The biggest obstacle to our success as business owners is often not a lack of knowledge or resources, but rather our ability to manage time. As a freelancer, I’ve had the opportunity to experiment with several time management strategies over the past few years. Here are four of them that I’ve found especially useful for maximizing productivity.
Here are four of them that I’ve found especially useful for maximizing productivity.
Expand your Einstein window
Your Einstein window is the time of the day when you’re the most mentally alert and productive. If you’re not sure when that is for you, ask yourself if you’re a morning person or a night owl – this should give you a pretty good hint.
You can get more productive hours out of your day by designing your sleep schedule around this critical window.
I’m a morning person – my brain goes down with the sun. To make the most of those early morning power hours, I trained myself to go to bed two hours earlier during the week. This has allowed me to extend my Einstein window by two hours, which makes a huge difference to my overall productivity.
By training my body to follow a regular sleep schedule I’m able to fall asleep faster than I did before, and I wake up feeling more alert and energetic.
When you’re designing your own sleep schedule, make sure to allow for the time it takes you to fall asleep or you’ll be setting yourself up for burnout. The full recommended eight hours of sleep plus an extra 30 minutes to an hour may seem like a lot, but it’ll keep you at your best in the long term.
Schedule habits instead of tasks
As freelancers and business owners, our workdays are made up of many different activities: marketing, managing inventory, bookkeeping, feeding the content machine, managing contractors, working with clients, and so on.
While a bit of variety is refreshing, many of us have thrown the baby out with the bathwater when it comes to the entrepreneurial lifestyle. We associate routine with those poor sods working a 9-to-5, label it restrictive, and carry on in our fragmented schedules – which, let’s face it, are often high on task volume and low on results.
A great way to avoid this trap is to use a habit-tracking app to manage the day’s activities (I’m currently using Strides). Whereas before I kept a list of writing tasks that I wanted to complete in a day, I’ve now consolidated them into one daily habit: “Write 2 Hours.”

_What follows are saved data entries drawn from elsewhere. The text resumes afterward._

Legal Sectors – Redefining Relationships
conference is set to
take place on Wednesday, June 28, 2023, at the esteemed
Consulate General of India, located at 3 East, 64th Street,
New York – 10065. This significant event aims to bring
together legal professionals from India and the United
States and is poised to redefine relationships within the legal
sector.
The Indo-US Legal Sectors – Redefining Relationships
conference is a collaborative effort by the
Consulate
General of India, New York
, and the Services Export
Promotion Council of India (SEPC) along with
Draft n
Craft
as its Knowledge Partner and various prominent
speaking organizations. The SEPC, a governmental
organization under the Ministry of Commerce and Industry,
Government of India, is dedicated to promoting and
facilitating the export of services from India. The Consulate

The beauty of thinking in terms of habits rather than tasks is that you’ll simplify your to-do list and achieve momentum – that steep curve in productivity that happens when you consistently apply yourself to a routine.
As an added benefit, you’ll waste a lot less time and energy making decisions, since the bulk of each day is already planned out for you.
A smart routine is liberating, not restricting. And once something becomes a true habit, it’s easier to do it than it is not to do it, and that’s when you start to see real follow-through.
Pull the kill switch on procrastination.
Procrastination is a major hazard for the self-employed. In reality, the act of making that unpleasant phone call you’ve been avoiding will only take up five minutes of your day. Left unresolved, it takes up too much mental real estate and prohibits you from moving ahead with confidence.
If you want to experience an immediate boost in productivity and motivation, make a list of the tasks you’ve been actively avoiding and commit to handling them before you do anything else.
If it’s a task that you absolutely hate, go ahead and outsource it. In many cases, the cost of hiring someone is minor compared to the cost of inaction.
Don’t spread yourself too thin.
The fewer goals you commit to at a time, the more time and energy you’ll be able to put into those goals, and the better results you’ll ultimately get.
For ambitious people, this is easier said than done. It means some of your goals will have to fall by the wayside – for now, at least. Personally, I’ve tried all kinds of clever ways to work multiple large-scale projects into my schedule. You’ve probably done the same. In the end, you probably didn’t get the results you’d hoped for.
In my own experience, the sweet spot is two, maybe three, major goals at a time. If you focus your efforts in this way, you’ll be able to devote a good chunk of time daily or weekly to each goal, retain the passion you initially felt for it, and build up the momentum that’s so important to successful execution.